Directive –
For the records below, say how many lines contain the string "Easter". Give no other text.

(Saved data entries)
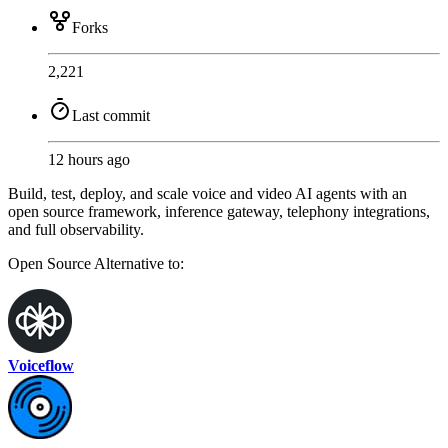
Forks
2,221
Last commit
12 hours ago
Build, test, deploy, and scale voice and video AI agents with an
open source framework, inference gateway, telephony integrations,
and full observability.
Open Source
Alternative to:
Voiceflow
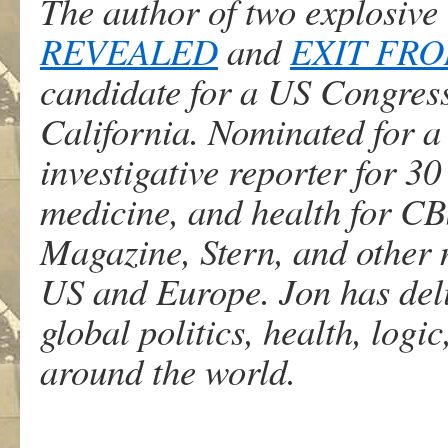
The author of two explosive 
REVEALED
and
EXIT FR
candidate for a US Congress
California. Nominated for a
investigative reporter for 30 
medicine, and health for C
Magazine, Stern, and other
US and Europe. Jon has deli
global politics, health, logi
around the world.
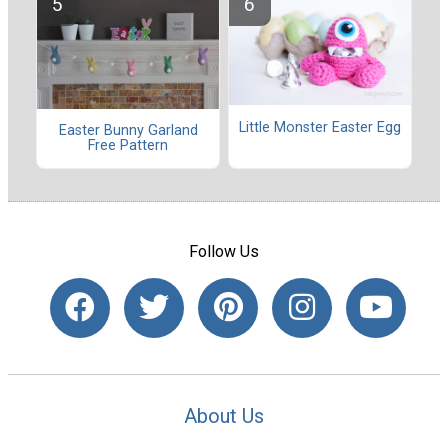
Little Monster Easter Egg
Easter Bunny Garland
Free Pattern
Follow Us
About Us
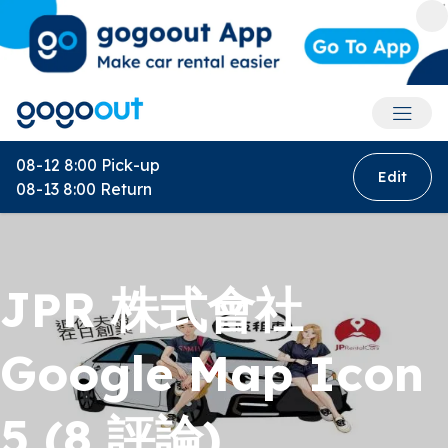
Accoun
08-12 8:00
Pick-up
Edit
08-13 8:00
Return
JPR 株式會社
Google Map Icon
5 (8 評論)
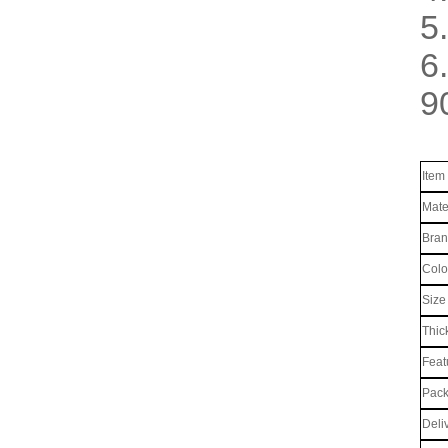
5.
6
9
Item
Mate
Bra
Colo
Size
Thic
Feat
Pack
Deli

Exercise response –
2